Initially, however, Hunt just didn’t get it. And when Suzy quickly threw him out and he moved back to the hotel, it was a serious shock to his system. For the first time, he found himself feeling hurt and lovesick. Realizing that he actually might be in love with her, he said, “I talked myself back into her affections.”

But Hunt had learned little and soon ended up thrown out once again and back for the third time in the hotel. The relationship continued with its ups and downs, and the more she rejected him, the more he desired her. It was an old trap, and Hunt fell right into it.

Finally in midsummer of 1974, after a three-week separation that included the weekend of the British Grand Prix at Brands Hatch, he found himself intensely missing her. All he could think of that weekend was about being next to her in bed—and this time his thoughts were not of lust but of love. Over the three days, he found he became more and more obsessive in his thoughts.

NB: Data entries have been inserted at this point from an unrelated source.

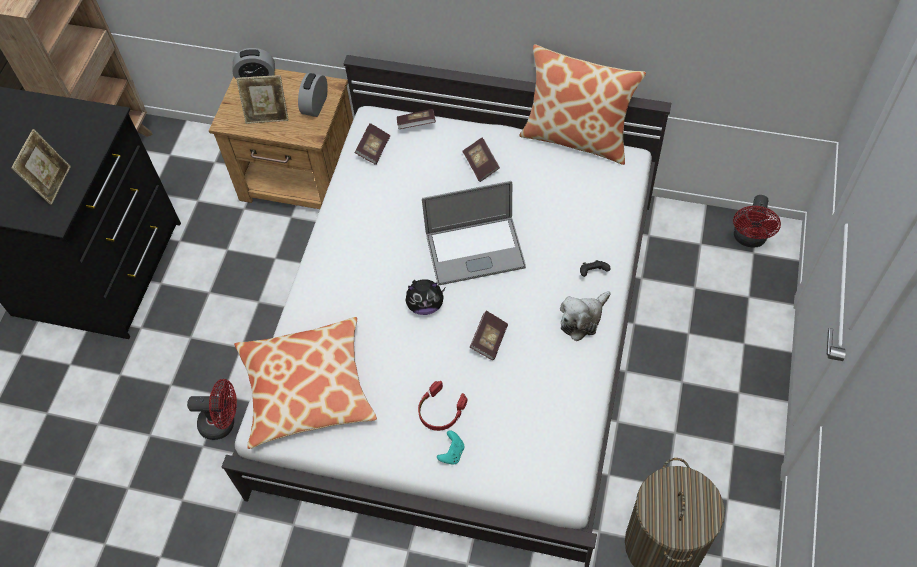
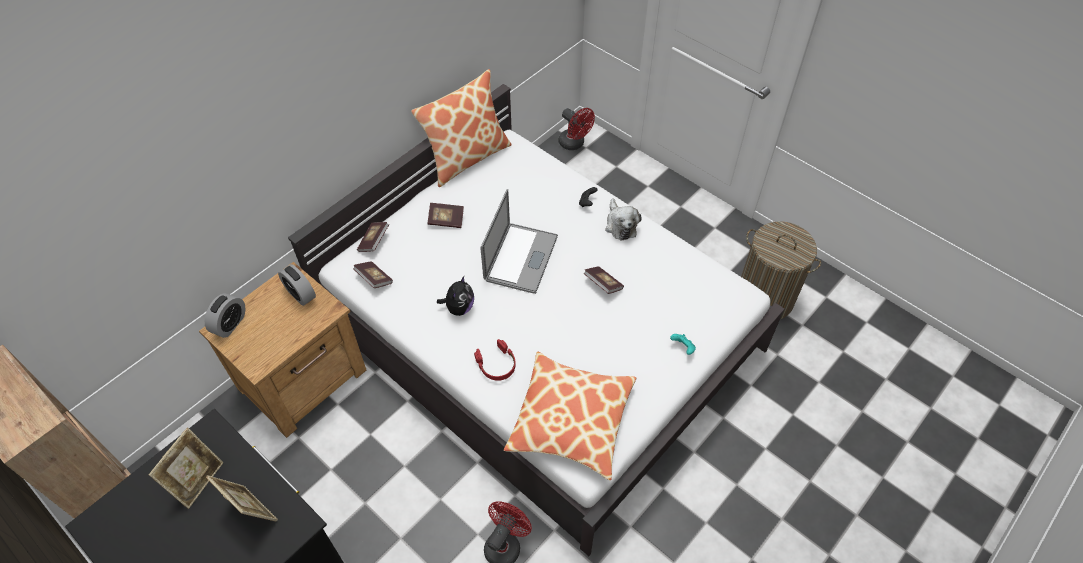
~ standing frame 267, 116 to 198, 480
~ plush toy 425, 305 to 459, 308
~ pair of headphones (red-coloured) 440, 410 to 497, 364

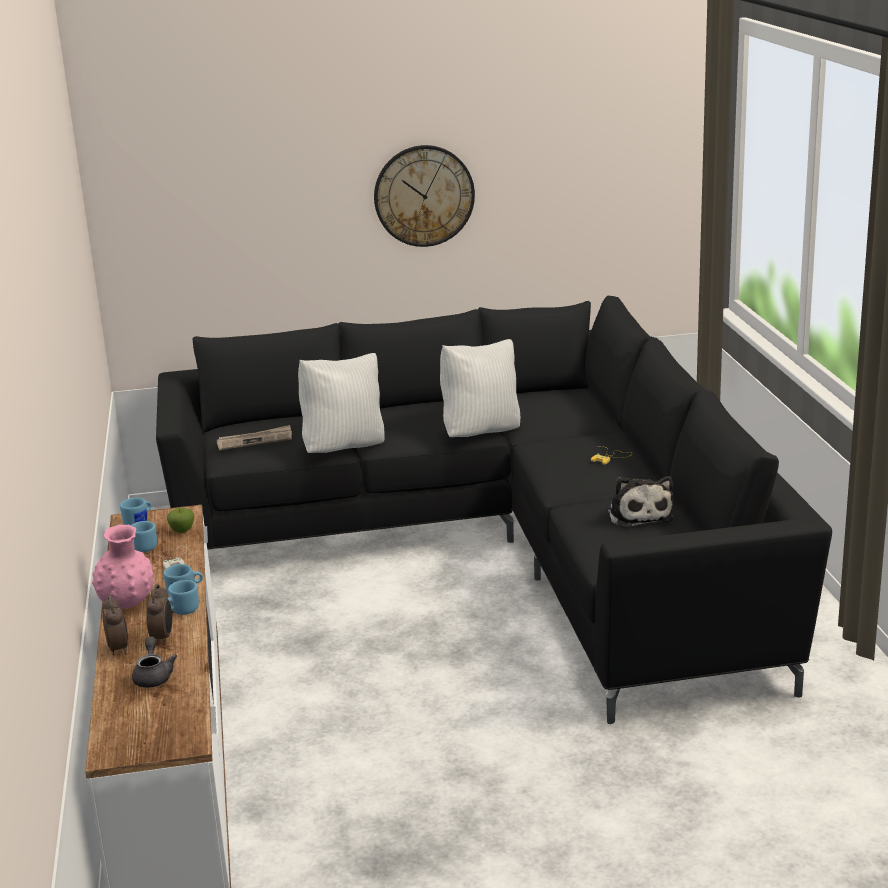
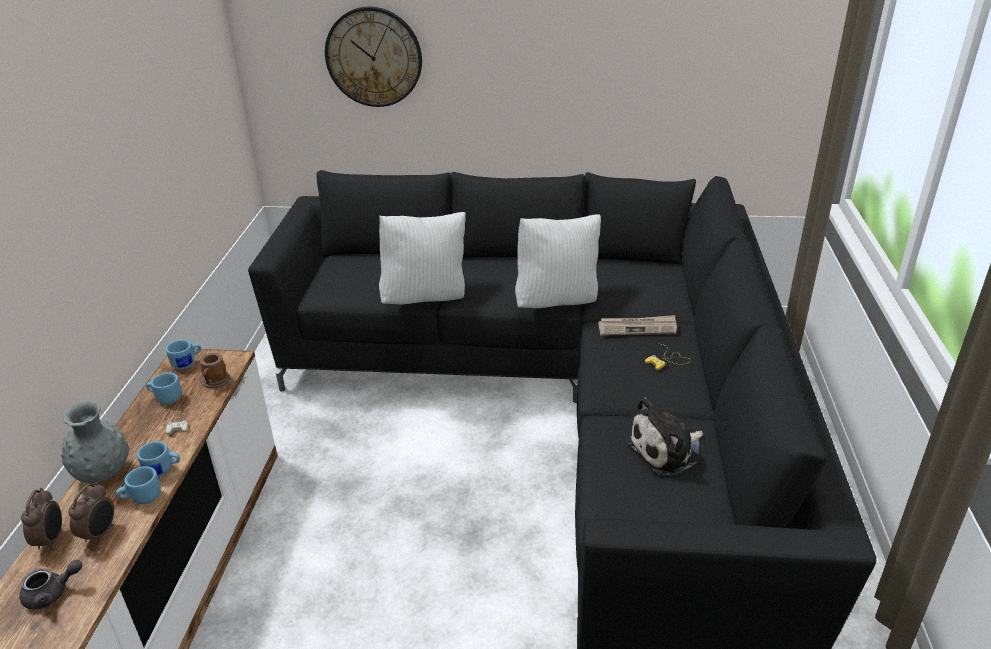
~ daily paper 255, 440 to 637, 328
~ clock on the wall 424, 195 to 374, 57
~ apple fruit 182, 531 to coffee mug 215, 382
~ flower vase (pink) 127, 604 to flower vase (grey) 103, 474
~ pot for tea (grey) 153, 676 = 52, 594 60 degrees clockwise
~ plush toy 639, 514 = 666, 451 60 degrees clockwise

On the evening of the July 20, 1974, he arrived back in Marbella. He had flown in from London after retiring halfway through the race. He drove straight from the airport to her apartment and proposed marriage. As he remembered: “Knowing that the prospect of marriage would swing Suzy around, I went back to her and proposed.” It was a desperate measure and reflected the extent of his infatuation. He had truly lost his senses. Suzy was delighted and accepted without hesitation. She immediately telephoned her parents and her sister, Vivienne, with the good news. She then watched as a sheepish Hunt also telephoned his astonished parents.

The engagement was properly announced a week later and a wedding date set for the end of the Formula One season, in October. The roller coaster had started, and there would be no getting off. An engagement party was held at his brother Peter’s apartment in central London.

Lord Hesketh was delighted and offered to pay for the wedding. He appointed himself organizer of the event and transformed the wedding into one big party for himself and his friends. Although Hunt had known Hesketh for a little over 18 months, he was named as best man.

The prospect of a wedding had been haunting Hunt since the engagement party. It had also been dominating his thoughts during the closing races of the 1974 season. Hunt was well into having second and third thoughts about the marriage by the time the season ended. According to Gerald Donaldson, he wanted desperately to cut and run and get out of the whole situation but was too scared to do it. Seeing no way out of the wedding, Hunt turned to binge drinking.

Suzy was Catholic, which dictated a Catholic church, and Hunt converted to Catholicism for the ceremony. The wedding was held at the Church of the Immaculate Heart of Mary, better known as the Brompton Oratory, in Kensington. The grand setting was entirely appropriate for the society wedding of the year. The invitations stressed that nothing short of full morning suits were required. More or less every racing driver of distinction was invited, including Graham Hill, Stirling Moss, Jackie Stewart, John Watson, and Ronnie Peterson. Hesketh arranged an orchestra to play the music.